Accommodating Employees with Drug Addiction
People with drug addiction may develop some of the limitations discussed below, but seldom develop all of them. Also, the degree of limitation will vary among individuals. Be aware that not all people who are addicted to drugs will need accommodations to perform their jobs and many others may only need a few accommodations. The following is only a sample of the possibilities available. Numerous other accommodation solutions may exist.
Questions to Consider:
- What limitations is the employee experiencing?
- How do these limitations affect the employee and the employee’s job performance?
- What specific job tasks are problematic as a result of these limitations?
- What accommodations are available to reduce or eliminate these problems? Are all possible resources being used to determine possible accommodations?
- Once accommodations are in place, would it be useful to meet with the employee to evaluate the effectiveness of the accommodations and to determine whether additional accommodations are needed?
- Do supervisory personnel and employees need training?
Situations and Solutions:
The following situations and solutions are real-life examples of accommodations that were made by JAN customers. Because accommodations are made on a case-by-case basis, these examples may not be effective for every workplace but give you an idea about the types of accommodations that are possible.
A production worker in recovery from substance abuse needed to attend counseling that was only available in the evenings.
His employer excused him from overtime on the days he attended counseling.
A nurse with drug addiction was restricted from dispensing medication after she was caught using illegal drugs.
Her employer had a policy allowing employees to participate in drug rehabilitation and return to work with a last chance agreement.

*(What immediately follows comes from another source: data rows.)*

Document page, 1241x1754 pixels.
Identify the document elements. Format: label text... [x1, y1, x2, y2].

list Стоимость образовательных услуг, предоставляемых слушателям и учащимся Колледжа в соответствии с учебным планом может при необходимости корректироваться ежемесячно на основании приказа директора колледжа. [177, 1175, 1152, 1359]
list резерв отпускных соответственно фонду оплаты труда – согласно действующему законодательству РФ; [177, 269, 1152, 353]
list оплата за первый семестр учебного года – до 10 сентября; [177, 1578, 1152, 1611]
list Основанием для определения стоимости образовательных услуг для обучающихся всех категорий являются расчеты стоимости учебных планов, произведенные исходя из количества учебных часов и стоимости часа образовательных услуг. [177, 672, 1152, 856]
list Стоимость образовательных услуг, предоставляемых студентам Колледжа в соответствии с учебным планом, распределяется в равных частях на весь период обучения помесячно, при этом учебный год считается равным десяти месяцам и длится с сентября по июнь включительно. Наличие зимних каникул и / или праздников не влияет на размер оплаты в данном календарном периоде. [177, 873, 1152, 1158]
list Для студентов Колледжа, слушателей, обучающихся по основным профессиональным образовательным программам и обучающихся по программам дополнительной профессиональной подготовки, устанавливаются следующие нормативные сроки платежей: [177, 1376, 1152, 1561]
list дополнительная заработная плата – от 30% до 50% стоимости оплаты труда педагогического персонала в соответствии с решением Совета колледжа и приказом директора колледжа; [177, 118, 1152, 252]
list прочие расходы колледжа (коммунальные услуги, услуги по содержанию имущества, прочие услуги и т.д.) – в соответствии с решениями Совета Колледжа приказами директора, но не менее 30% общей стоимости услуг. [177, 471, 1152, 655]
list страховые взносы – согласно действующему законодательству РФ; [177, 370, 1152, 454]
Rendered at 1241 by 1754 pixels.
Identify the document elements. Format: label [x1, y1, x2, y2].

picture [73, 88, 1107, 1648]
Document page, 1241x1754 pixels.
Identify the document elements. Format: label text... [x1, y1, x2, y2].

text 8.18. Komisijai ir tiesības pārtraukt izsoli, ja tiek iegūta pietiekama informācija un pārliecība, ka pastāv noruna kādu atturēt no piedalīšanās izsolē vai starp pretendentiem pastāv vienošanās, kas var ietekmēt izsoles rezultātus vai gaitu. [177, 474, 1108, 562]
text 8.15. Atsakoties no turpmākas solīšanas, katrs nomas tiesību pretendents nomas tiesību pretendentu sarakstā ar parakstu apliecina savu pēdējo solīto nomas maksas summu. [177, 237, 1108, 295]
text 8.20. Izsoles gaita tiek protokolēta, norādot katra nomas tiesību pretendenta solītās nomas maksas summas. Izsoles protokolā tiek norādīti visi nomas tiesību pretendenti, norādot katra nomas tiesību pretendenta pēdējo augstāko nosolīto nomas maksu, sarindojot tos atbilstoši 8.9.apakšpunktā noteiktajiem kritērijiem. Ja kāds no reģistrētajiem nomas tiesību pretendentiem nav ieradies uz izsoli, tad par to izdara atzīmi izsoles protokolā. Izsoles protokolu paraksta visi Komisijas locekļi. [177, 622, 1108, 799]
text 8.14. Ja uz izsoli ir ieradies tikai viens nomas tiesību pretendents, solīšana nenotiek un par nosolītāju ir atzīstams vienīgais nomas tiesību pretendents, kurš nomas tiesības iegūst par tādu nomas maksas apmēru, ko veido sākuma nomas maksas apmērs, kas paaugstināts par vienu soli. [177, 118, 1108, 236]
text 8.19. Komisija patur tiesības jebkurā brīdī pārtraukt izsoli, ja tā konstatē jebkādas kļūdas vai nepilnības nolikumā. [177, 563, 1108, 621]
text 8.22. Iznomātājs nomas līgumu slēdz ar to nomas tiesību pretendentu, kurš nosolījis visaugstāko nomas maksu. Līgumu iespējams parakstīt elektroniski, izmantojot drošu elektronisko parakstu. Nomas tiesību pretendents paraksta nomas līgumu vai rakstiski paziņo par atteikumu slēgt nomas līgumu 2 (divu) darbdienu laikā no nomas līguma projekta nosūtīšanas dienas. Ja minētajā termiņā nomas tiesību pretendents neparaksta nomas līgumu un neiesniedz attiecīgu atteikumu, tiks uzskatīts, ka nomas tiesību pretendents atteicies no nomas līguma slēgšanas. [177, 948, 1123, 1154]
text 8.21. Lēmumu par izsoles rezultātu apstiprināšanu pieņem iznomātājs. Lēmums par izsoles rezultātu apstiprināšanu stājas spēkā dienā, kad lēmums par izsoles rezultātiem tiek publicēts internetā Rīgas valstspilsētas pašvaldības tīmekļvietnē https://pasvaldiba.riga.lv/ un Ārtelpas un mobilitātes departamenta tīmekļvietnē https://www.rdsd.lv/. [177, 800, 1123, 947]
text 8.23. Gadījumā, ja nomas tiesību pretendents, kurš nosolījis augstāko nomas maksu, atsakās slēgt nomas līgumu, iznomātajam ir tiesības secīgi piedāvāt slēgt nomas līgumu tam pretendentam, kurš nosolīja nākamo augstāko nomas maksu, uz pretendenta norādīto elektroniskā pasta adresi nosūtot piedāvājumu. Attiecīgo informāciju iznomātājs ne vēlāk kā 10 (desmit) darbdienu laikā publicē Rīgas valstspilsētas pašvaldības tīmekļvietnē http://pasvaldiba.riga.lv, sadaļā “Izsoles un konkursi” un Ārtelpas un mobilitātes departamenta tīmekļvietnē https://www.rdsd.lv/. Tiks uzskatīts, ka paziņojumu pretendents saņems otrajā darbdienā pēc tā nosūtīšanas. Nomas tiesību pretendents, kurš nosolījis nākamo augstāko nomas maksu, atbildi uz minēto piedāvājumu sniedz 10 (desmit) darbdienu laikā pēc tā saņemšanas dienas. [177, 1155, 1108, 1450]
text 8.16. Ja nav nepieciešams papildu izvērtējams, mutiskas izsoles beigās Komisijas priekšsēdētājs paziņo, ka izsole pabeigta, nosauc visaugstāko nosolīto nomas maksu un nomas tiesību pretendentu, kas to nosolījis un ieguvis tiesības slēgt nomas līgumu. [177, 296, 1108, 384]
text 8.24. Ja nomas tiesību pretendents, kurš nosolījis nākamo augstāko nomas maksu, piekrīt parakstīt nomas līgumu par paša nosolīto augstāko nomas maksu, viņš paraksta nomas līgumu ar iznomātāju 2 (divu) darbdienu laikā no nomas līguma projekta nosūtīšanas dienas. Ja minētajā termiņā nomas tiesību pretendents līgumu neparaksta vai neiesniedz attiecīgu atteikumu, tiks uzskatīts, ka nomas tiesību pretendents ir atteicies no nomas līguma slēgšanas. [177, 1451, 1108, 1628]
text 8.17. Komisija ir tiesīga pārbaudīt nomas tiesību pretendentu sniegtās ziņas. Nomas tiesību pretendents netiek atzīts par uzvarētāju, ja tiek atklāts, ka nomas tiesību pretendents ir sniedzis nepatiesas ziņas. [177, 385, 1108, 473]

When the nurse returned to work after rehabilitation, she was reassigned to a job that did not require her to dispense medication and given periodic drug tests.
A call center employee with a history of drug addiction was having difficulty dealing with stress, especially face-to-face discussions with her supervisor about her job performance.
Her supervisor agreed to change her management style, giving performance information in writing.
A substance abuse counselor with a history of drug addiction was having difficulty working with clients while dealing with family problems.
Her employer allowed him to take leave time to deal with his family problems.